Here at SAS, we've come a long way with how we deal with blog spam on blogs.sas.com.
Last year at this time, I was sifting through dozens of spam messages per day in order to salvage the one or two genuine comments that originate from real readers. I was just a human trying to keep up with machine-generated spam, a time-consuming -- and somewhat frustrating -- activity.
I created SAS-based reports that showed the impact not just on me, but on the hundreds of other SAS blog contributors. Thankfully in May, our internal IT support configured an industry-standard spam-filtering mechanism called Akismet. The spam flow ceased immediately, as if somebody turned a spigot.
Recently, the spigot has been turned on slightly, allowing a few spam messages to leak through. The spammers are like an ever-evolving virus, constantly adapting their techniques to punch through our defenses. I wondered: with the leaks I'm seeing, how effective is Akismet for us today?
It turns out that Akismet is very effective. Despite the few messages that I see leak through daily, Akismet is catching over 95% of the spam messages that target our blogs. Over the last 16 days I saw 40 spam notifications hit my inbox. Without Akismet, I would have seen 741 messages in the same period. Yikes.

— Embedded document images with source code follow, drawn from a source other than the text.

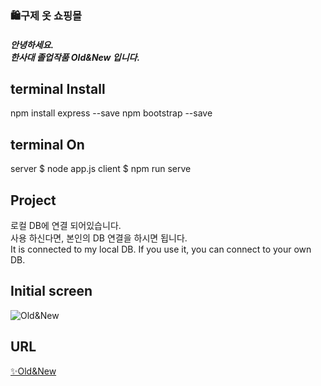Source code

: <p align="center">
  <h3>🛍구제 옷 쇼핑몰</h3>
</p>

<p align="center">
<h5>안녕하세요.<br>한사대 졸업작품 Old&New 입니다.</h5>
</p>

## terminal Install
npm install express --save
npm bootstrap --save

## terminal On
server $ node app.js
client $ npm run serve

## Project
로컬 DB에 연결 되어있습니다. <br>
사용 하신다면, 본인의 DB 연결을 하시면 됩니다. <br>
It is connected to my local DB. If you use it, you can connect to your own DB.


## Initial screen
![Old&New]()

## URL
[✨Old&New]()
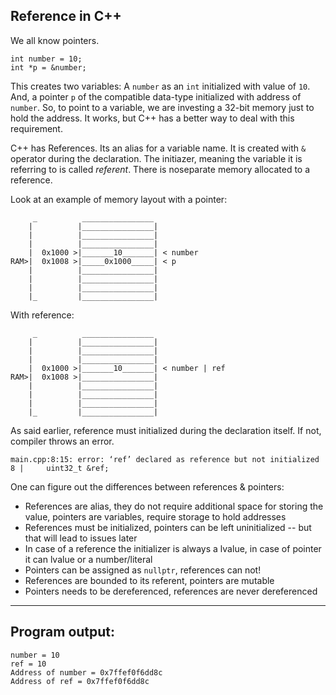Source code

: ## Reference in C++

We all know pointers. 

    int number = 10;
    int *p = &number;

This creates two variables: A `number` as an `int` initialized with value of `10`. And, a pointer `p` of the compatible data-type initialized with address of `number`. So, to point to a variable, we are investing a 32-bit memory just to hold the address. It works, but C++ has a better way to deal with this requirement.

C++ has References. Its an alias for a variable name. It is created with `&` operator during the declaration. The initiazer, meaning the variable it is referring to is called *referent*. There is noseparate memory allocated to a reference. 

Look at an example of memory layout with a pointer:

         _          ________________
        |          |________________|
        |          |________________|
        |          |________________|
        |  0x1000 >|_______10_______| < number 
    RAM>|  0x1008 >|_____0x1000_____| < p
        |          |________________|
        |          |________________|
        |          |________________|
        |_         |________________|

With reference:

         _          ________________
        |          |________________|
        |          |________________|
        |          |________________|
        |  0x1000 >|_______10_______| < number | ref
    RAM>|  0x1008 >|________________|
        |          |________________|
        |          |________________|
        |          |________________|
        |_         |________________|

As said earlier, reference must initialized during the declaration itself. If not, compiler throws an error.

    main.cpp:8:15: error: ‘ref’ declared as reference but not initialized
    8 |     uint32_t &ref;

One can figure out the differences between references & pointers:
- References are alias, they do not require additional space for storing the value, pointers are variables, require storage to hold addresses
- References must be initialized, pointers can be left uninitialized -- but that will lead to issues later
- In case of a reference the initializer is always a lvalue, in case of pointer it can lvalue or a number/literal
- Pointers can be assigned as `nullptr`, references can not!
- References are bounded to its referent, pointers are mutable
- Pointers needs to be dereferenced, references are never dereferenced

***

## Program output:

    number = 10
    ref = 10
    Address of number = 0x7ffef0f6dd8c
    Address of ref = 0x7ffef0f6dd8c

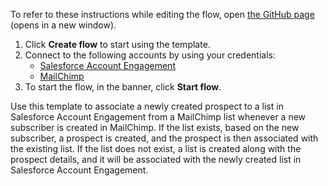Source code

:To refer to these instructions while editing the flow, open [the GitHub page](https://github.com/ot4i/app-connect-templates/tree/master/resources/markdown/Associate%20a%20new%20prospect%20to%20a%20list%20in%20Salesforce%20Account%20Engagement%20when%20a%20new%20subscriber%20is%20created%20in%20MailChimp_instructions.md) (opens in a new window).

1. Click **Create flow** to start using the template.
2. Connect to the following accounts by using your credentials:
   - [Salesforce Account Engagement](https://www.ibm.com/docs/en/app-connect/saas?topic=apps-salesforce-account-engagement) 
   - [MailChimp](https://www.ibm.com/docs/en/app-connect/saas?topic=apps-mailchimp)
3. To start the flow, in the banner, click **Start flow**.

Use this template to associate a newly created prospect to a list in Salesforce Account Engagement from a MailChimp list whenever a new subscriber is created in MailChimp. If the list exists, based on the new subscriber, a prospect is created, and the prospect is then associated with the existing list. If the list does not exist, a list is created along with the prospect details, and it will be associated with the newly created list in Salesforce Account Engagement.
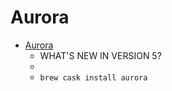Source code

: # Aurora
- [Aurora](https://www.oneperiodic.com/products/aurora/)
  -  WHAT'S NEW IN VERSION 5?
  - 
  - `brew cask install aurora`

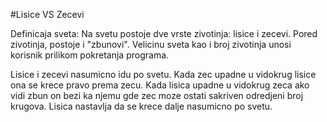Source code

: #Lisice VS Zecevi

Definicaja sveta:
Na svetu postoje dve vrste zivotinja: lisice i zecevi. Pored zivotinja, postoje i "zbunovi".
Velicinu sveta kao i broj zivotinja unosi korisnik prilikom pokretanja programa. 

Lisice i zecevi nasumicno idu po svetu. Kada zec upadne u vidokrug lisice ona se krece
pravo prema zecu. Kada lisica upadne u vidokrug zeca ako vidi zbun on bezi ka njemu
gde zec moze ostati sakriven odredjeni broj krugova. Lisica nastavlja da se krece 
dalje nasumicno po svetu.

I can see some of this within my WordPress blog administration screen, since the Akismet plugin embeds a sort of dashboard there. This is useful for me, but we have over 30 blogs hosted at blogs.sas.com. As far as I know, we don't have a view into how Akismet is performing for our entire set of blog properties.
Enter SAS. By using SAS to connect to the WordPress database (something I already do for other reports), I can scrape and aggregate the Akismet metrics for a more global report on spam activity. Here's an example of a chart that I created:
In this chart, the height of the blue bar indicates the total number of incoming spam on each day, across all blogs.sas.com blogs. The smaller green bar indicates the number of "author-identified spam" messages -- those that the filter did not catch and that the blog moderator had to mark as spam. The number at the top of each bar indicates a "percent missed" for the day. And finally, the text at the bottom of the chart provides a summary: total spam caught, total missed, and a percentage. Since we receive so much spam, the IT folks configured Akismet to purge our spam data every 3 weeks or so. That's why the chart shows only a 16-day study period. (See an example of the full report here.)
Interested in the SGPLOT code behind this chart? It looks something like this (data prep steps omitted, of course):
proc sgplot data=reckoning; format comment_date dtdate5. fail_rate percentn6.2; label spam_caught='Spam caught' spam_allowed='NOT caught'; vbar comment_date / response=spam_caught dataskin=pressed datalabel=fail_rate datalabelfitpolicy=none datalabelattrs=(color=black size=10pt); vbar comment_date / response=spam_allowed barwidth=.6 dataskin=pressed ; yaxis label="Akismet ruling" grid; xaxis valueattrs=(size=9) label="Spam comments (&total_caught. caught, &total_allowed. allowed - &overallfail. missed overall)"; run;
Assuming that it takes a blog moderator just a few seconds to evaluate and dispose of each spam message, Akismet has saved us a collective several hours over the weeks we see here. However, as we can see from the metrics accumulated over time, this really adds up:
I don't think that Akismet costs us very much, and -- in my view -- the time that we save is definitely worth the expense. Spammers will always be with us and are just part of the cost of publishing content. But dealing with it manually? Ain't nobody got time for that.